生命を見つめるフォト&エッセー

受賞作品

第8回エッセー部門

第8回入賞作品 − 一般の部 
入選

思いのリレー

土井 京子(49)愛媛県

「僕は母の仕事が看護師で嫌だなと思ったことが何度もありました。」

 ちょうど1年前、生命を見つめるフォト&エッセーに出品された息子の作品にはこう記されていた。

 息子の書いたこの文を見て、一番最初に私の頭に浮かんだことはショックだとか悲しいとかではなく「そうだろうな」だった。記憶を辿(たど)れば思い当たることだらけで、中でもその引き金になったのはコロナだったと思う。

 世界中が得体の知れない未知のウイルスに(おび)え始めた5年前、その時息子は小学6年生でちょうど思春期に入る年頃。ただでさえ不安定になる時期に中学受験も控えていた。急な身体の成長に気持ちがついていかず、そこに受験のプレッシャーが加わり、追い打ちをかけるようにコロナが蔓延(まんえん)し始めた。

 息子は「心室中隔欠損症」という先天性の心疾患を持っていて、主治医からは、

「コロナに感染すると重症化する可能性が高い。」

と言われていた。毎日毎日ニュースで

「○人感染した、○人亡くなった。」

と報道され、その数は爆発的に増えていく。息子のコロナへの恐怖心は日に日に増していった。

 学校が休校となり、やりきれない思いを抱えながら自宅に籠ることを余儀なくされた息子に私は寄り添ってやることができなかった。私は私で闘い方も分からないままコロナ治療という戦場へ放り出されたからだ。

 サウナスーツのような防護服、口元をぴったり覆う特別な医療用マスク、ヘアキャップにフェイスシールド、ゴム手袋は二重に装着。数分で汗が滴り落ち背中を伝う。同僚が熱中症で倒れたこともあった。脱ぎ着に時間がかかるため簡単には休憩も取れずトイレすらギリギリまで我慢する日々。

 発熱で朦朧(もうろう)とする患者さんは転倒が相次ぎ処置は増える一方だった。もちろん面会は禁止、病室から出ることも禁止。いきなり外部との接触を遮断された患者さん達の行き場のないストレスは一番身近な看護師に投げつけられ何度も心無い言葉をあびせられた。それでも気持ちが折れなかったのは共に励まし合える仲間がいたからだ。しかし、家族が感染してしまった同僚は濃厚接触者となり、勤務できる看護師は一人また一人と減っていった。それでもやるしかなかった。

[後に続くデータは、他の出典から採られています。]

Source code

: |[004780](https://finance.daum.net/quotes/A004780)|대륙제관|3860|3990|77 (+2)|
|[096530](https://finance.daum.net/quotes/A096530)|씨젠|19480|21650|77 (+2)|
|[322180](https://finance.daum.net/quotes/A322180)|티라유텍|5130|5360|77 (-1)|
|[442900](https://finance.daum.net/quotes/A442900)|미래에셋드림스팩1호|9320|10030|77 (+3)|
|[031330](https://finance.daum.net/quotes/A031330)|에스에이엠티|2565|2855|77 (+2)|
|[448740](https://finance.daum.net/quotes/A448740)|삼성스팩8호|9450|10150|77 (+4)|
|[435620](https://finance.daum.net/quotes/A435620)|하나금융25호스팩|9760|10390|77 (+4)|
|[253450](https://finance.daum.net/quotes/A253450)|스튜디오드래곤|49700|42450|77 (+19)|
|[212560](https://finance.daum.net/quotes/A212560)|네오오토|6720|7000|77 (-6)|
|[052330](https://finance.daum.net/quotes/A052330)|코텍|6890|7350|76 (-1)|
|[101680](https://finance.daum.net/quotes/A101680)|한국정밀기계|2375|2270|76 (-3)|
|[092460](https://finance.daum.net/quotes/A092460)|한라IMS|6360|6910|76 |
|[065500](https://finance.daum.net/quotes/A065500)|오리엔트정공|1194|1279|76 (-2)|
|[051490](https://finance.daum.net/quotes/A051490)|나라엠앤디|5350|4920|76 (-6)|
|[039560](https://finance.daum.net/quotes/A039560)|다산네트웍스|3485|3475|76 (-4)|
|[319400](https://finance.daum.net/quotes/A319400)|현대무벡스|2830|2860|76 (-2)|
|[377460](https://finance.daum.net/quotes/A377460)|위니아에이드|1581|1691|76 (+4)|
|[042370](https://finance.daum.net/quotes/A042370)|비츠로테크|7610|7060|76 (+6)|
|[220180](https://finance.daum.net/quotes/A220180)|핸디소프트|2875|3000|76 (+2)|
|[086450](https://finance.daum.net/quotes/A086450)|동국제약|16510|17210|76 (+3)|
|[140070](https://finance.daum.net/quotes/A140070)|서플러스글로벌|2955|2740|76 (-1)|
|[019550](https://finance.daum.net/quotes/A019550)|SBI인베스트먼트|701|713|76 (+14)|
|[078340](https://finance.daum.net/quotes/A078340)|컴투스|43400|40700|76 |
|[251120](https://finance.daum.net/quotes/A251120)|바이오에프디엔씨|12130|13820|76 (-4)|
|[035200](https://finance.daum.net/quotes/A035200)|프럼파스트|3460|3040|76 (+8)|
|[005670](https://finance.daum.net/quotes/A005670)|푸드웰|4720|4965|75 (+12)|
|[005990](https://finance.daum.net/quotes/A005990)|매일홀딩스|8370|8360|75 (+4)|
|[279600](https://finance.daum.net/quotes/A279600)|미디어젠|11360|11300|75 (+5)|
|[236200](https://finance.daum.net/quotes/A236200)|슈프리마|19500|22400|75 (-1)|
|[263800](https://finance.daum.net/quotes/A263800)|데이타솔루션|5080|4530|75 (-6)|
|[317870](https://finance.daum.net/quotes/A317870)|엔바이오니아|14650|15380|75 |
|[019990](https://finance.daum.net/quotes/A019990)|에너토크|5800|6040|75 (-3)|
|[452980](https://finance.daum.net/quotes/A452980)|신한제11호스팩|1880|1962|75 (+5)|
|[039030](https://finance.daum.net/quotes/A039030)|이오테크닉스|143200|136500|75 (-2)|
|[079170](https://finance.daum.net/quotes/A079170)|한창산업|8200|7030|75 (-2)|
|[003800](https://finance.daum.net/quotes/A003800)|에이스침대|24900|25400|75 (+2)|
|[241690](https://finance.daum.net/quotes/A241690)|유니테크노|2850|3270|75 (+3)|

 この頃には家はぐちゃぐちゃだった。家に帰ってお風呂に入り、仕事の帰りにスーパーで買ったお弁当をかき込み、目を閉じると朝になっている......そんな毎日だった。家事も疎かになり、息子と触れ合う時間は極端に減った。冒頭の「母の仕事が看護師で嫌だと思ったことが何度もあった」はおそらくこの時のことだろう。

 しかし当時の息子は一言もそんなことは言わなかった。いっぱいいっぱいになっている私を気遣ってくれていたといえば聞こえはいいが、

「あなたのために働いているのよ。」

という恩着せがましい空気が私から見え隠れしていたのだと思う。それを言われると子どもは反論できないということは誰が見ても聞いても明白で、私は卑怯(ひきょう)だった。

「あなたは私の命より大切な宝物よ。」

と事あるごとに伝えてきた。そんな宝物にこんな思いまでさせて働く意味はあったのだろうか。母として看護師としてどうするべきだったのか答えを見出せないままでいた私の背中を押したのはその息子だった。

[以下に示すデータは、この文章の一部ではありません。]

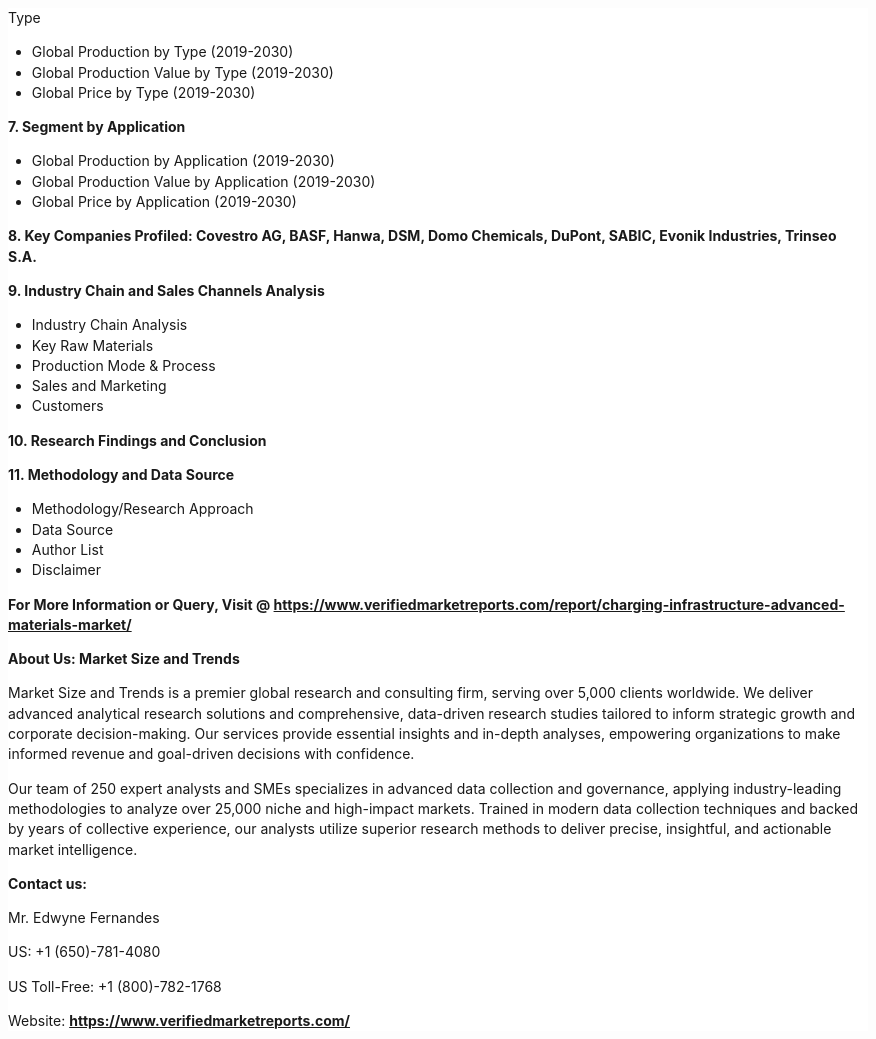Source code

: Type</strong></p><ul><li>Global Production by Type (2019-2030)</li><li>Global Production Value by Type (2019-2030)</li><li>Global Price by Type (2019-2030)</li></ul><p><strong>7. Segment by Application</strong></p><ul><li>Global Production by Application (2019-2030)</li><li>Global Production Value by Application (2019-2030)</li><li>Global Price by Application (2019-2030)</li></ul><p><strong>8. Key Companies Profiled: Covestro AG, BASF, Hanwa, DSM, Domo Chemicals, DuPont, SABIC, Evonik Industries, Trinseo S.A.</strong></p><p><strong>9. Industry Chain and Sales Channels Analysis</strong></p><ul><li>Industry Chain Analysis</li><li>Key Raw Materials</li><li>Production Mode &amp; Process</li><li>Sales and Marketing</li><li>Customers</li></ul><p><strong>10. Research Findings and Conclusion</strong></p><p><strong>11. Methodology and Data Source</strong></p><ul><li>Methodology/Research Approach</li><li>Data Source</li><li>Author List</li><li>Disclaimer</li></ul></p><p><strong>For More Information or Query, Visit @ <a href="https://www.verifiedmarketreports.com/report/charging-infrastructure-advanced-materials-market/">https://www.verifiedmarketreports.com/report/charging-infrastructure-advanced-materials-market/</a></strong></p><p><strong>About Us: Market Size and Trends</strong></p><p>Market Size and Trends is a premier global research and consulting firm, serving over 5,000 clients worldwide. We deliver advanced analytical research solutions and comprehensive, data-driven research studies tailored to inform strategic growth and corporate decision-making. Our services provide essential insights and in-depth analyses, empowering organizations to make informed revenue and goal-driven decisions with confidence.</p><p>Our team of 250 expert analysts and SMEs specializes in advanced data collection and governance, applying industry-leading methodologies to analyze over 25,000 niche and high-impact markets. Trained in modern data collection techniques and backed by years of collective experience, our analysts utilize superior research methods to deliver precise, insightful, and actionable market intelligence.</p><p><strong>Contact us:</strong></p><p>Mr. Edwyne Fernandes</p><p>US: +1 (650)-781-4080</p><p>US Toll-Free: +1 (800)-782-1768</p><p>Website: <strong><a href="https://www.verifiedmarketreports.com/">https://www.verifiedmarketreports.com/</a></strong></p>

 テーブルの上にポンと置かれた進路希望調査のプリント。その第1志望に「○○大学医学部」と書かれてあった。戸惑う私に、

「母さんみたいに生命に向き合うのも悪くないと思って。もし俺が医者になったら一緒にやろうや。」

とサラッと言う息子。

「おいおい......医者への道は険しいよー。」

と軽く返したが本当は涙腺崩壊寸前だった。

 息子のエッセーは看護師を親に持つ子ども達へのメッセージで締めくくられていた。

「キミ達のお母さんはすばらしい仕事をしている。すごい人なんだよ。」

 生命は続く。生命への思いも続く。生命の重さ、尊さを、それに向き合う覚悟を、私達医療従事者は絶対に忘れてはならない。そんな看護師としての母の思いを知ってか知らずか、いとも簡単に私の中のモヤモヤを取り払った息子。

 ありがとう。

 今度は私の番だ。息子の好物を詰めたお弁当の包みをキュッと結び、今日も夢に向かって自転車をこぎだす息子の背中をポンと押す。

「いってらっしゃい!」

(敬称略・年齢、学年などは応募締め切り時点)
(注)入賞作品を無断で使用したり、転用したり、個人、家庭での読書以外の目的で複写することは法律で禁じられています。